A villain only exists to be vanquished.  To be utterly annihilated to the point where he cannot return to the land of the living.  A villain is evil put in human form, a vessel for all that is wrong here on earth, and so within that vessel is the answer to our painful yearning for satisfaction: if only I could destroy the villain, then that evil would no longer exist.

Because it’s all virtual here.  And in the virtual world, we are plastic figurines to each other.  We don’t bend, we don’t change.  Our eyes are dead.  Or rather, they’re fake eyes, made to emulate the eyes of the real beings we represent.  And so, if we can’t bend, and we aren’t real, why then there is no reconciliation.  Only winning or losing.

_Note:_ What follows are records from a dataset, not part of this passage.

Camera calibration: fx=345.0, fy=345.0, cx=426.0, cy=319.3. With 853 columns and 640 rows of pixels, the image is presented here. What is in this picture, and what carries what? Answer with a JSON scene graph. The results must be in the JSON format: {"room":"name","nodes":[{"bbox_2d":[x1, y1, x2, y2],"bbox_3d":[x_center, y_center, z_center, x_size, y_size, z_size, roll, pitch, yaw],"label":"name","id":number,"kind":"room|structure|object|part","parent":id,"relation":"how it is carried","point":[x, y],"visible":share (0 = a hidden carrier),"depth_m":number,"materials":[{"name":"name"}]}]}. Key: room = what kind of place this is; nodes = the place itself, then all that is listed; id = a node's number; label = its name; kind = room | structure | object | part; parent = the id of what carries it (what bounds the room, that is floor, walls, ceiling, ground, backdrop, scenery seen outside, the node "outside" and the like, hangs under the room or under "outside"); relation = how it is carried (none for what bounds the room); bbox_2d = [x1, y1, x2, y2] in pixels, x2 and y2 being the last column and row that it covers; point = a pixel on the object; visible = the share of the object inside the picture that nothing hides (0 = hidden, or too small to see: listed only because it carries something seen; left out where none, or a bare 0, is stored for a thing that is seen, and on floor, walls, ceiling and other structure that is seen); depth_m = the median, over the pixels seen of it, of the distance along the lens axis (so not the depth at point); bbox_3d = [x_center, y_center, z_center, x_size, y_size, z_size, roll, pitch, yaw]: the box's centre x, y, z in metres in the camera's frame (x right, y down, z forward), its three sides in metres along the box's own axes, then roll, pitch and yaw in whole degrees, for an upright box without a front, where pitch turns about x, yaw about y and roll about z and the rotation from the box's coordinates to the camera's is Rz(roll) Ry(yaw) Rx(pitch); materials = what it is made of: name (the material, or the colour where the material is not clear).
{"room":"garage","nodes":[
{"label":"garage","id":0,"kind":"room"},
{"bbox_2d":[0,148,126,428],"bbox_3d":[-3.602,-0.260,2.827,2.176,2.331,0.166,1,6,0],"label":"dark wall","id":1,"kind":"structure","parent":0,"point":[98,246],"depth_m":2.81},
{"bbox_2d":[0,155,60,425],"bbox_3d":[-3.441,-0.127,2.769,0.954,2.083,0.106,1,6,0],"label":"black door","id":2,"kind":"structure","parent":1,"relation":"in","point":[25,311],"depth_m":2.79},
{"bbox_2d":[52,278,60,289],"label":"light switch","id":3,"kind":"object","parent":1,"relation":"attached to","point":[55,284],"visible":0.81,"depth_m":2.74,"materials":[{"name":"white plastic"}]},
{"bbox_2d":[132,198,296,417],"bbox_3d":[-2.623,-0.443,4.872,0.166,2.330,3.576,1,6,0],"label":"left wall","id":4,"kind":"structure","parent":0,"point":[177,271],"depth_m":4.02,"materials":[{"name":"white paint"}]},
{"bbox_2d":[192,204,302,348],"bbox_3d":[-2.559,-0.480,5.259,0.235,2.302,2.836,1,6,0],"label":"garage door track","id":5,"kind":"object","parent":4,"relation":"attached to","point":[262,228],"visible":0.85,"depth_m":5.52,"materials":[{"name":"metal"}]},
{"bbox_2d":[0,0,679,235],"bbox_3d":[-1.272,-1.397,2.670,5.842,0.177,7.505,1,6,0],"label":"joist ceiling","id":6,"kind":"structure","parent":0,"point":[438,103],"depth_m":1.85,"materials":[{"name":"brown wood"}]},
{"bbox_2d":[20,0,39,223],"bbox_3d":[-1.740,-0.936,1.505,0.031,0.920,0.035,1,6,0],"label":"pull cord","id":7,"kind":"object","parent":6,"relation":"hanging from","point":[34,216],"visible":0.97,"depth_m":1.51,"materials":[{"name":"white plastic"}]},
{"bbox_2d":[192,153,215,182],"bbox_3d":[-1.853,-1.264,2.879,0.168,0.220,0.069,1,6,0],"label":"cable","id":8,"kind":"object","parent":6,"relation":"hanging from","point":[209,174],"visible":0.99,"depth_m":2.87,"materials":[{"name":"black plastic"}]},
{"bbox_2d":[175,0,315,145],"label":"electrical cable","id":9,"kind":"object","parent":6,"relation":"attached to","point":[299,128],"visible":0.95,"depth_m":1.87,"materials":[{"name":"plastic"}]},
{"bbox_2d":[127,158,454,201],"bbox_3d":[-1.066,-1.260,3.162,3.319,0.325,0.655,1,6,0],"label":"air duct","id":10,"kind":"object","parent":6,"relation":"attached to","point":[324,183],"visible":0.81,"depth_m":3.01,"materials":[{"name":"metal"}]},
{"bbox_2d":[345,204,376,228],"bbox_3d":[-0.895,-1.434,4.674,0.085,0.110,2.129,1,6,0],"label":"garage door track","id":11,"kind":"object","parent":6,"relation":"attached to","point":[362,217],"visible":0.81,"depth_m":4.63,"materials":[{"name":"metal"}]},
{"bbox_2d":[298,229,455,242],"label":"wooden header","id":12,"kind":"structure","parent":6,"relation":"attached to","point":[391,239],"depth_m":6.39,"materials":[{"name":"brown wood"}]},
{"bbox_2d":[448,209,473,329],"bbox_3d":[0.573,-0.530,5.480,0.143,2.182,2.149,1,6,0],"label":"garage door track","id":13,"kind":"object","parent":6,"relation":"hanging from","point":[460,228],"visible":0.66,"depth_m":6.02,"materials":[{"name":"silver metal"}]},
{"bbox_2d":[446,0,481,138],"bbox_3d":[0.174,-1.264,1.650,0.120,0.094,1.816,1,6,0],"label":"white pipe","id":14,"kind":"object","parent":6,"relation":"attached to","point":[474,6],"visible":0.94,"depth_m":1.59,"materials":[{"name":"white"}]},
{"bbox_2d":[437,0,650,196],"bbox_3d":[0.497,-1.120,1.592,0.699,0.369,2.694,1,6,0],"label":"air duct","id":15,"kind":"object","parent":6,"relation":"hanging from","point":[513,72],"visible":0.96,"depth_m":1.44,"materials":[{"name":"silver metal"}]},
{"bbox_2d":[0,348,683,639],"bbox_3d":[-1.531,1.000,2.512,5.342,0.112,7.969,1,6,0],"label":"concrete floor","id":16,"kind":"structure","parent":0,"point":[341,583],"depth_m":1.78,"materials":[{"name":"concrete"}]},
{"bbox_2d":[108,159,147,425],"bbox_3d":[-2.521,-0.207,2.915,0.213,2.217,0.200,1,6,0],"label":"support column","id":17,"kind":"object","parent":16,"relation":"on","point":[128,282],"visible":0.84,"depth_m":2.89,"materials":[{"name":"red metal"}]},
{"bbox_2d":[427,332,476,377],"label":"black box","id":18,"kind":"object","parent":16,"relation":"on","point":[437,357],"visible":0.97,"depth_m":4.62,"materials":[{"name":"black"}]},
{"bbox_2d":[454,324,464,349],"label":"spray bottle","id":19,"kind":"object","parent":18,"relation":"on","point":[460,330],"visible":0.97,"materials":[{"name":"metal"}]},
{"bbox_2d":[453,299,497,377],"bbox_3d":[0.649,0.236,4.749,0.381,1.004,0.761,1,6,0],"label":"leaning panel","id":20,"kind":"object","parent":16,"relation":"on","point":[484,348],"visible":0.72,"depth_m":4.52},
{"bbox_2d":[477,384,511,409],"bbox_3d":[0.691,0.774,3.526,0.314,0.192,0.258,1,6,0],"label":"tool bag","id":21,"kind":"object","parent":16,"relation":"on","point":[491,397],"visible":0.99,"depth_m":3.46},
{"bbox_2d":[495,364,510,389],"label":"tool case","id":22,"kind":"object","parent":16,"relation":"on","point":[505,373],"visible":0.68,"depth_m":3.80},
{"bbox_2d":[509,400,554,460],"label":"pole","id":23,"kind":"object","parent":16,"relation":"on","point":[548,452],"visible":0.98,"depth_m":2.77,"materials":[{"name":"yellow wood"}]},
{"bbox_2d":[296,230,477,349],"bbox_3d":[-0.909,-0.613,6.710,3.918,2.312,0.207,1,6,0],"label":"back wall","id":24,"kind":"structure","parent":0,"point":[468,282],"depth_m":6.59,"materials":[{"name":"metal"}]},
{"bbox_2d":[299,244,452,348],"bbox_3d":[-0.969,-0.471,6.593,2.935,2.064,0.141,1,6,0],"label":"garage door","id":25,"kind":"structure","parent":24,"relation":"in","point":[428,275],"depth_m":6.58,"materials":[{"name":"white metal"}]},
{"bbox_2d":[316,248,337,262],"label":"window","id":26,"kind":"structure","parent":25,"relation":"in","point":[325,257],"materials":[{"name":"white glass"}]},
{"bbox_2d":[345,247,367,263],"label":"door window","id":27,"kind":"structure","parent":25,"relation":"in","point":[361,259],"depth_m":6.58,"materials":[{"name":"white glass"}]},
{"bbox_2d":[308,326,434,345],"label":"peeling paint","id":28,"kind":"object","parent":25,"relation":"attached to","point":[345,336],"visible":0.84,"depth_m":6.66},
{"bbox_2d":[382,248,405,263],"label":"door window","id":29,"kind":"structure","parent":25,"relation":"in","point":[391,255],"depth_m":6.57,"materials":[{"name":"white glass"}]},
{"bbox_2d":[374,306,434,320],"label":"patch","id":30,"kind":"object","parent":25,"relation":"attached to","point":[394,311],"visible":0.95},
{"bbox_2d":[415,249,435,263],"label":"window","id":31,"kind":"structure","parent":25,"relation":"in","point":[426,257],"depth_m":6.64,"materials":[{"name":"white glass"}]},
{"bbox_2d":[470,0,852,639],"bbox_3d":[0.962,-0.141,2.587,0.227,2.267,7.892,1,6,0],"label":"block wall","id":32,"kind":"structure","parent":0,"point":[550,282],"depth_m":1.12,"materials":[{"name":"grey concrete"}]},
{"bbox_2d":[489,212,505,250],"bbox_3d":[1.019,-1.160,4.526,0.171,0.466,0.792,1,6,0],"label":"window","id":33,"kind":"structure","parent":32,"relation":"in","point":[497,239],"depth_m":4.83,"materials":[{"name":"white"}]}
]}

Because it’s all virtual here.  And in the virtual world, we’re also playing a game.  And in a game, there is no such thing as an stopping halfway through or making up with the villain.  There is only getting to the end goal.

Because it’s all virtual here. And if I destroy you, or you destroy me, we won’t see the looks of pain when we succeed.  All we’ll see is the red notifications, the likes, the endorphin-pushing, addiction-inducing game rewards that come with a win.

Did you know that this virtual world existed before?  It was how they made killing people easier.  The further away from someone, the easier it is to kill them.  That’s why people who’ve been tasked with dropping bombs, even when they kill innocent people, don’t suffer from the same existential pain for the rest of their lives the way people who have to look into the eyes of those they’ve killed do [LINK].

When we don’t look into each other’s eyes, we get to imagine that we’re the heroes, and they’re the villains.

But when we see the eyes, when we’re not in the virtual world, there are no illusions.

We’re not heroes.

We’re just people.  Flawed.  With parts of ourselves heroic and others villainous.

But it’s all virtual here.

So, until things change, I’ll always just be a villain to you.

But maybe it’s good to remember, every now and then, that the villain has eyes.